In seiner Rede zitierte Gauland auch mit grossem Vergnügen aus der Weltwoche die ehemalige Grüne Antje Hermenau. Die sass 25 Jahre für die Grünen im Bundestag und im sächsischen Landtag und sagt heute: «Dann kam die Finanzkrise, und plötzlich hatte es haufenweise Geld für die Griechen, die sich in die EU hineinbetrogen hatten. Und heute die Flüchtlinge: Die bekommen Geld, ohne zu arbeiten. Das empfinden die Leute als ungerecht. Zu Recht!»

TE 06/2018
Boris Palmer: „Die Nazikeule zieht nicht mehr“
Also selbst Politiker, denen man mit dem schlechtesten Willen nicht vorwerfen kann, angebräunt zu sein, benennen Probleme, die die Menschen in Deutschland umtreiben. Und dazu gehört sicherlich nicht, ab wann das Wort «Hetzjagd» verwendet werden darf und wann nicht und ob einer entlassen gehört, wenn er die Verwendung bezweifelt. Und alle diese deutschen Bürger, die in Umzügen mitmarschierten, in denen einige unverbesserliche Hohlköpfe den Hitlergruss zeigten und dummes Zeugs grölten, sehen sich nun als Nazis beschimpft. Genau wie Gauland im Deutschen Bundestag.

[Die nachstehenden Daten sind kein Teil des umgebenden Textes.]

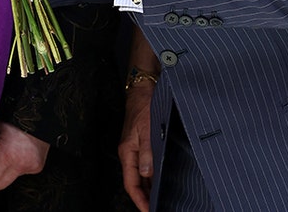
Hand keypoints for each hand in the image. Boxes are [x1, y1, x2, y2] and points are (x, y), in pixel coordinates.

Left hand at [0, 121, 49, 197]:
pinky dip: (13, 167)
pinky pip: (18, 173)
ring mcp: (31, 167)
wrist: (40, 112)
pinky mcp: (37, 167)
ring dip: (0, 173)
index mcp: (8, 154)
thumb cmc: (13, 115)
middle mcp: (21, 164)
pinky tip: (12, 153)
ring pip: (7, 180)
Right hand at [118, 86, 153, 211]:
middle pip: (135, 182)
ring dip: (149, 188)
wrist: (143, 89)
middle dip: (144, 198)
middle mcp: (129, 153)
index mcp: (127, 152)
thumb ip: (147, 152)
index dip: (140, 199)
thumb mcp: (147, 130)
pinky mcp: (141, 143)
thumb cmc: (144, 106)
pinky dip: (151, 176)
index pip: (131, 183)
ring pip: (140, 175)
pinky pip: (145, 166)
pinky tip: (159, 180)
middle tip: (157, 208)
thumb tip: (147, 173)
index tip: (149, 210)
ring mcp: (135, 148)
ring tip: (159, 200)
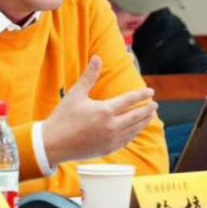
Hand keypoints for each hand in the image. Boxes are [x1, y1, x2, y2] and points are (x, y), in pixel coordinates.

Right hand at [42, 56, 157, 165]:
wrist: (52, 144)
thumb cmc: (62, 118)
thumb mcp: (75, 95)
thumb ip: (89, 77)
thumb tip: (97, 57)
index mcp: (104, 110)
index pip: (129, 100)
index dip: (142, 95)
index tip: (150, 92)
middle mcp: (111, 126)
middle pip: (136, 115)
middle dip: (148, 109)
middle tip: (154, 105)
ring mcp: (110, 139)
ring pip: (134, 129)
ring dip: (144, 122)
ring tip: (149, 116)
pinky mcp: (107, 150)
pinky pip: (126, 140)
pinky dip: (133, 134)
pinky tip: (135, 130)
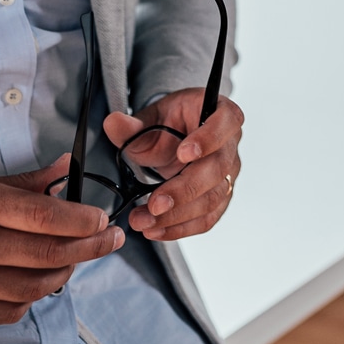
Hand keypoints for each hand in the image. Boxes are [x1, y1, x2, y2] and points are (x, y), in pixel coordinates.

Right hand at [0, 156, 122, 325]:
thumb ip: (22, 181)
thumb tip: (63, 169)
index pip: (46, 217)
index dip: (83, 220)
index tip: (102, 218)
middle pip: (49, 254)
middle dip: (90, 247)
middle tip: (110, 238)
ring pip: (35, 286)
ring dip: (64, 273)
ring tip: (75, 259)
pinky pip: (10, 310)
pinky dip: (32, 296)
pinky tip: (37, 281)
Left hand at [102, 90, 242, 242]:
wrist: (176, 139)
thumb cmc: (171, 123)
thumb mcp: (151, 118)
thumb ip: (132, 124)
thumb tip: (113, 123)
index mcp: (221, 113)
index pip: (226, 121)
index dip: (208, 138)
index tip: (183, 153)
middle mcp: (230, 144)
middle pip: (217, 169)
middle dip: (184, 190)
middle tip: (155, 204)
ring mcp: (228, 174)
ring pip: (212, 199)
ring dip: (177, 215)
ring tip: (145, 221)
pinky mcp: (221, 199)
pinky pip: (206, 219)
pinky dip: (180, 228)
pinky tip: (156, 230)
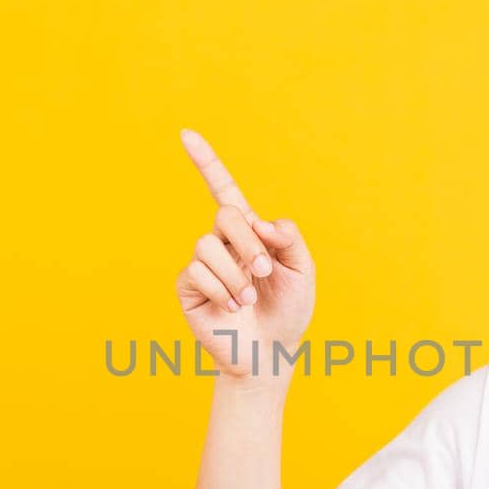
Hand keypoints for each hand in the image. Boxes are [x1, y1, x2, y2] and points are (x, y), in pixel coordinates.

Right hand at [174, 129, 315, 380]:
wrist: (270, 354)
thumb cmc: (289, 312)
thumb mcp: (302, 270)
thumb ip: (288, 237)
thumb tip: (260, 222)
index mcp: (249, 232)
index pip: (224, 190)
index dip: (206, 162)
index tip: (186, 134)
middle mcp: (222, 243)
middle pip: (225, 215)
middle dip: (248, 243)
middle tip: (264, 272)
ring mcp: (203, 264)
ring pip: (207, 244)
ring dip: (236, 275)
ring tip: (249, 300)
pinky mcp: (188, 288)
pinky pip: (197, 271)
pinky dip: (221, 290)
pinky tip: (232, 308)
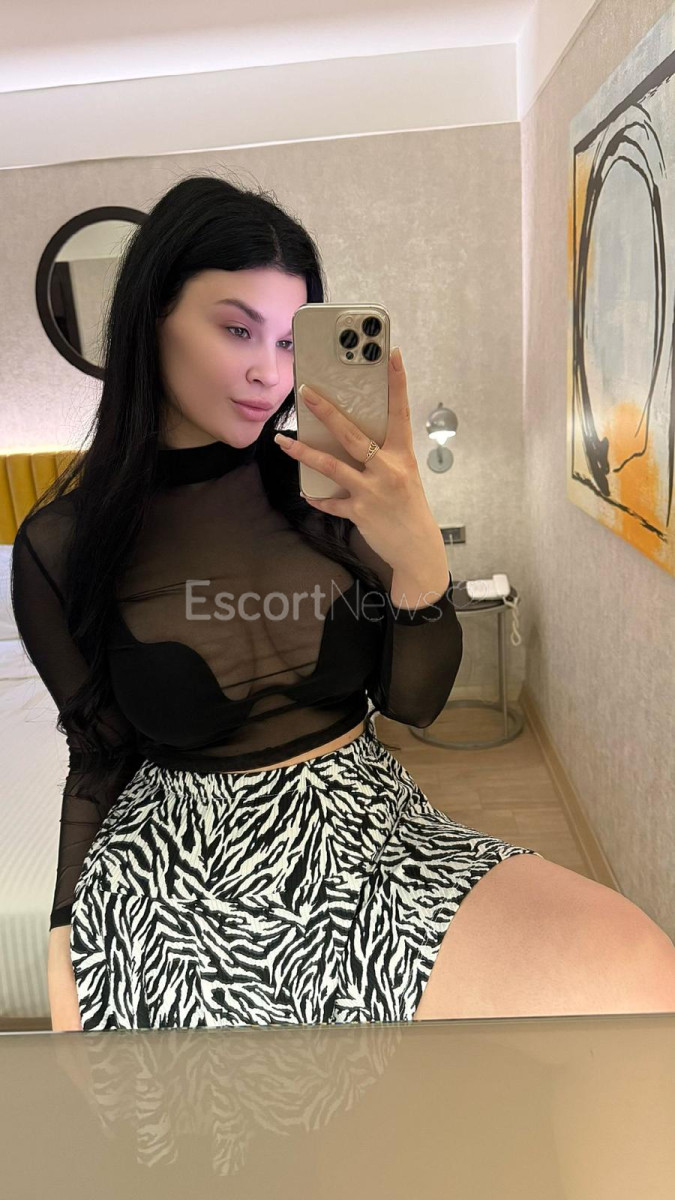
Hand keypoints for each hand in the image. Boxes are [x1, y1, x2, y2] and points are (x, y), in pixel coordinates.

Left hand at [274, 348, 440, 569]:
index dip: (397, 382)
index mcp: (403, 455)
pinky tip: (306, 493)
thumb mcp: (405, 475)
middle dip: (326, 411)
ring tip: (282, 441)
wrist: (417, 548)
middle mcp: (388, 469)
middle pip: (352, 434)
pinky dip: (317, 498)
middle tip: (306, 392)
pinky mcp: (359, 512)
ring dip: (303, 452)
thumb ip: (383, 456)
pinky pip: (330, 501)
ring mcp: (372, 491)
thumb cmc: (409, 507)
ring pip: (331, 466)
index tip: (392, 354)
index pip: (401, 411)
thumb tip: (351, 438)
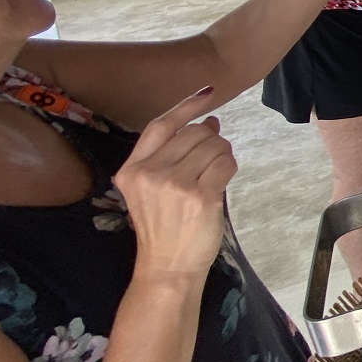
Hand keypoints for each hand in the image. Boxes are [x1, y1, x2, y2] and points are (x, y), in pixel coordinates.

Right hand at [113, 87, 236, 281]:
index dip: (186, 106)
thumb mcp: (154, 189)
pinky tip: (221, 182)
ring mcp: (174, 184)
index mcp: (132, 170)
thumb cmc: (164, 227)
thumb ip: (175, 154)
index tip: (206, 94)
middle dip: (212, 140)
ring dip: (223, 155)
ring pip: (214, 146)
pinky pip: (226, 164)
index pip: (162, 125)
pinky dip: (229, 168)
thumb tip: (210, 122)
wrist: (166, 267)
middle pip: (194, 133)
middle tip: (213, 158)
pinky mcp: (200, 196)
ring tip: (215, 174)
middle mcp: (150, 173)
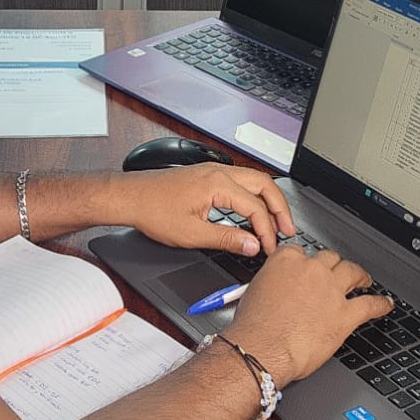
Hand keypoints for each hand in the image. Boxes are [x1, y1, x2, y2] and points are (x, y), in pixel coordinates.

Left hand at [106, 163, 293, 255]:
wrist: (130, 197)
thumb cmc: (153, 211)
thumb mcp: (191, 234)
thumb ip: (227, 239)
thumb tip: (252, 245)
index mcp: (217, 184)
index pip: (256, 208)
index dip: (268, 231)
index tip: (271, 248)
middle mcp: (218, 172)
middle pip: (265, 185)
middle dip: (281, 208)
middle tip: (289, 231)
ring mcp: (213, 171)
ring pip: (254, 180)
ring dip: (269, 200)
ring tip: (277, 222)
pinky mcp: (207, 176)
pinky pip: (241, 182)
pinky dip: (254, 196)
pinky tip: (254, 211)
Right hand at [225, 244, 392, 385]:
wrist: (262, 349)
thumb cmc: (254, 327)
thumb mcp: (254, 293)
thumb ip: (272, 284)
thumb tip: (277, 291)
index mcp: (287, 261)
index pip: (302, 252)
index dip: (308, 262)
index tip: (309, 269)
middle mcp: (312, 270)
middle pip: (330, 258)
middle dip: (334, 266)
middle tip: (337, 273)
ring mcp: (331, 290)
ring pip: (353, 272)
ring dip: (361, 276)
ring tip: (364, 280)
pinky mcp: (345, 314)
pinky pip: (370, 305)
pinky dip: (380, 304)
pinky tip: (385, 305)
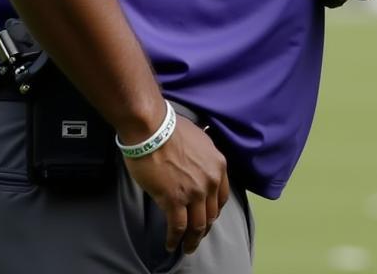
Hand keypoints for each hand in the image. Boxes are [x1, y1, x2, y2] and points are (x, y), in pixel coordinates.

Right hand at [124, 112, 229, 255]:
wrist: (154, 130)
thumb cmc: (172, 131)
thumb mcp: (200, 141)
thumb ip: (204, 157)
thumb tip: (199, 163)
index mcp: (219, 165)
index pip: (222, 196)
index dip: (215, 211)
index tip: (208, 218)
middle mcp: (211, 180)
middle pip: (211, 214)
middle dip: (204, 229)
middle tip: (197, 237)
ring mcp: (194, 192)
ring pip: (197, 225)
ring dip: (192, 240)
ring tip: (187, 248)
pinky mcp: (174, 200)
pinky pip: (178, 227)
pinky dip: (174, 239)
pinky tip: (170, 245)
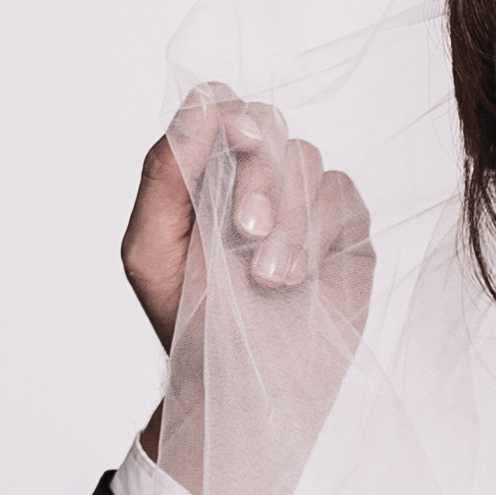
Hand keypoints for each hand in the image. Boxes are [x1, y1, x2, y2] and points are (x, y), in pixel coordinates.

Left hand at [120, 83, 368, 350]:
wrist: (236, 388)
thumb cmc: (188, 321)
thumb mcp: (151, 250)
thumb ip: (164, 174)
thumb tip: (199, 108)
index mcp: (202, 171)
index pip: (218, 106)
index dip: (226, 113)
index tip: (233, 139)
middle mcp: (254, 175)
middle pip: (267, 124)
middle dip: (258, 173)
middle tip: (244, 230)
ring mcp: (301, 198)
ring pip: (306, 160)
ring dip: (286, 216)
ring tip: (266, 277)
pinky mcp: (343, 228)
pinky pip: (341, 196)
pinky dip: (316, 233)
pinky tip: (295, 278)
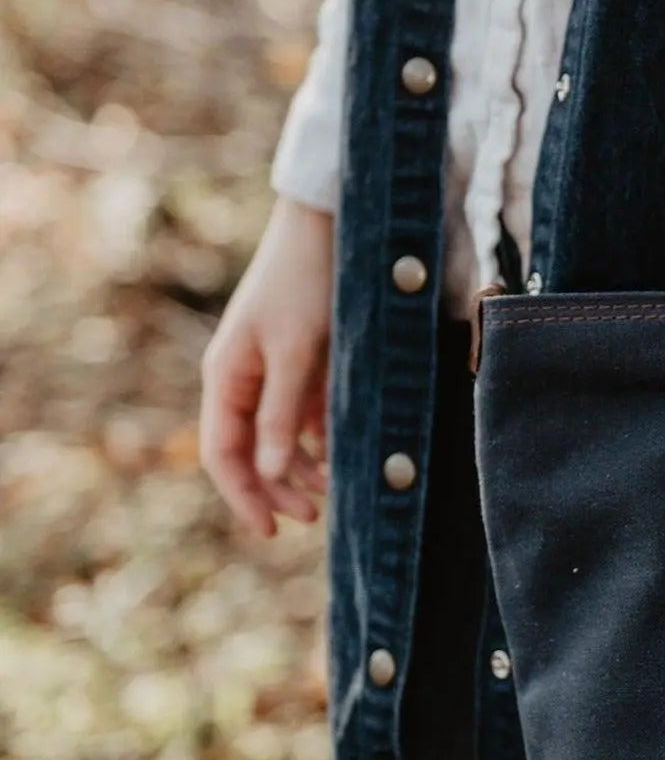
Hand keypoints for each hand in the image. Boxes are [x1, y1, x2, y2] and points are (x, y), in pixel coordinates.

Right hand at [200, 198, 334, 538]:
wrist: (331, 229)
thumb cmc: (307, 285)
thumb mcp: (297, 352)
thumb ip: (282, 412)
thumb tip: (270, 472)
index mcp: (227, 377)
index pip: (223, 453)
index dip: (243, 496)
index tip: (271, 531)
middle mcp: (243, 378)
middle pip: (250, 451)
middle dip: (277, 488)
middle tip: (314, 516)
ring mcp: (274, 371)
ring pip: (280, 437)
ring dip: (302, 467)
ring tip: (335, 492)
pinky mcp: (305, 362)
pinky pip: (306, 414)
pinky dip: (322, 439)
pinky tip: (345, 456)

Nach Schulz legte noch ein weiterer SPD-Abgeordneter nach, zur AfD-Fraktion gewandt: «Schauen Sie in den Spiegel, dann wissen Sie, was diese Republik in den Zwanzigern und Dreissigern ins Elend geführt hat.» Also Gauland als der neue Führer, die AfD als die Nachfolgeorganisation der NSDAP. Dass die Masseneinwanderung in Deutschland auch braunen Schlamm aufgewühlt hat, ist genauso unbestreitbar wie die Tatsache, dass die AfD sich nicht genügend dezidiert von diesem Sumpf distanziert. Aber ihr Erfolg als Protestpartei liegt in erster Linie darin begründet, dass sie solche Sorgen der Bevölkerung artikuliert und nicht denunziert oder unter den Generalverdacht des Faschismus stellt.

Dass sich ausgerechnet die SPD im schrillen Ton vergreift, ist kein Zufall. Nicht nur die ehemalige Grüne Hermenau sieht das Versagen der Regierungsparteien: «Aus Berlin kommen bekloppte Durchhalteparolen» wie vor dem Ende der DDR. Die SPD greift zu besonders schrillen Tönen, weil sie noch mehr als die CDU befürchten muss, als Volkspartei abgedankt zu haben.

So ist die AfD laut neusten Meinungsumfragen in Deutschland in der Wählergunst bereits vor der SPD, in der ehemaligen DDR ist sie sogar die stärkste Partei.

Die Nazikeule zu schwingen und im Bundestag jegliche Hemmungen fallen zu lassen, wie ein Hahn auf dem Mist zu krähen, das wird die einstmals stolze Arbeiterpartei nicht retten.